In his book, Oldenburg summarises the facets of a third place, including being “neutral ground” to which one has little to no obligation. The place also has regulars who set the tone of a place, it has good accessibility and amenities with a playful mood devoid of hostility, and a sense of belonging as a home away from home.

If we can create a place where strangers can freely connect and feel safe and included, it will enrich Japan as a whole

Nobutaka Ishiyama, professor at Hosei University

As the United States became a car-centric society in which people shuttle back and forth between the suburbs and work alone in their vehicles, Oldenburg argues that they required places that serve as a social lubricant to “anchor” people amid the stresses of modern society.
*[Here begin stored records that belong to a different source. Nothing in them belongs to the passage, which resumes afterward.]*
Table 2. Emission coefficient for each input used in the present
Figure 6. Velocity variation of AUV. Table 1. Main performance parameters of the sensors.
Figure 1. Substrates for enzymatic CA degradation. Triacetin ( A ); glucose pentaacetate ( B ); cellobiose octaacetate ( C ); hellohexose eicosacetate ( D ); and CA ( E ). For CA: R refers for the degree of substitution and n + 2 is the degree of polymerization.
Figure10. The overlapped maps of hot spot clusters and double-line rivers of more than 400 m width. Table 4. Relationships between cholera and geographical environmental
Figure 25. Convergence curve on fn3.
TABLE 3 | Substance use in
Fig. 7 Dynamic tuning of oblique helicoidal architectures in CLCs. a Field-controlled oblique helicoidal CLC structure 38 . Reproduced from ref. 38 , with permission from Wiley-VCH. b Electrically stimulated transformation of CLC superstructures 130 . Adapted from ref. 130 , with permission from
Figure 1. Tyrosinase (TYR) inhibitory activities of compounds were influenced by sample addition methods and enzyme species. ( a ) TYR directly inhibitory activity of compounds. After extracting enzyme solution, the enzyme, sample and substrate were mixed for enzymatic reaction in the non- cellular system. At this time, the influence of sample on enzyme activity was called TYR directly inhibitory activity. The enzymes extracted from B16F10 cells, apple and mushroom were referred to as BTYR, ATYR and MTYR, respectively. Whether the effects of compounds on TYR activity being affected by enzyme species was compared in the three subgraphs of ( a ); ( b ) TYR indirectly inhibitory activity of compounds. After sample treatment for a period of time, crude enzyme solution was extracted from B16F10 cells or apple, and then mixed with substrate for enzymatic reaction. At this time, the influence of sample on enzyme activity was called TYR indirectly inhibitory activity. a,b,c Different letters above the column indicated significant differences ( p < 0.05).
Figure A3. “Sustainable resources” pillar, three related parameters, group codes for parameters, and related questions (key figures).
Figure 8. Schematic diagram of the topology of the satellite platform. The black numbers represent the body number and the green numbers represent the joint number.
According to a survey conducted by the Organisation for Promoting Urban Development among people aged from 20 to 29 in Tokyo, when respondents were asked which places they find most “comfortable”, 82 per cent said their homes.

Twenty per cent listed izakaya (Japanese pubs), while 14 per cent and 12 per cent respectively said private karaoke rooms and cafes were their favourite place to be.

Of middle-school and high-school students in Yokohama, 82 per cent said they were comfortable in their own homes or friends’ places; 14 per cent enjoyed hanging out at parks; 12 per cent going to fast food restaurants; and 10 per cent to arcades.

While there were disparities in the places enjoyed according to people’s gender, age and financial wealth, fewer than half of respondents listed places other than their own or a friend’s home as a “comfortable place”.

Nobutaka Ishiyama, a professor at Hosei University who studies third places, believes that, although still in its infancy, Japan is witnessing a shift in values from what he calls “big stories” that pursue a sense of belonging to a community or organisation to “small stories” that emphasise individuality in its many forms.

Professor Nobutaka Ishiyama believes third places like Astral Ray Coffee are becoming more popular in Japan. Photo: Instagram / @AstralrayCoffee

He says people are looking for places where they can freely interact with each other based on similar hobbies or interests outside work. Acceptance of outsiders is also a feature.

“If we can create a place where strangers can freely connect and feel safe and included, it will enrich Japan as a whole.”

Ayako Sakai, 28, a former Tokyoite who runs the Stray Cat cafe in Oyodo, Nara, worked as a community development volunteer from 2018 for three years before settling in the area. She took advice from locals when opening her business in 2021.

Sakai has seen an increase in regular customers, with some who purposely drop by to see her. Some confide in her about their problems at work or are happy to tell her about pursuing new career paths.

“Hopefully they go home feeling better,” says Sakai, who takes joy from her interactions with her customers.

Sakai says she wants Stray Cat to continue to be “a place where people can come and relax [so I can] repay my debt to this community that has treated me so well”.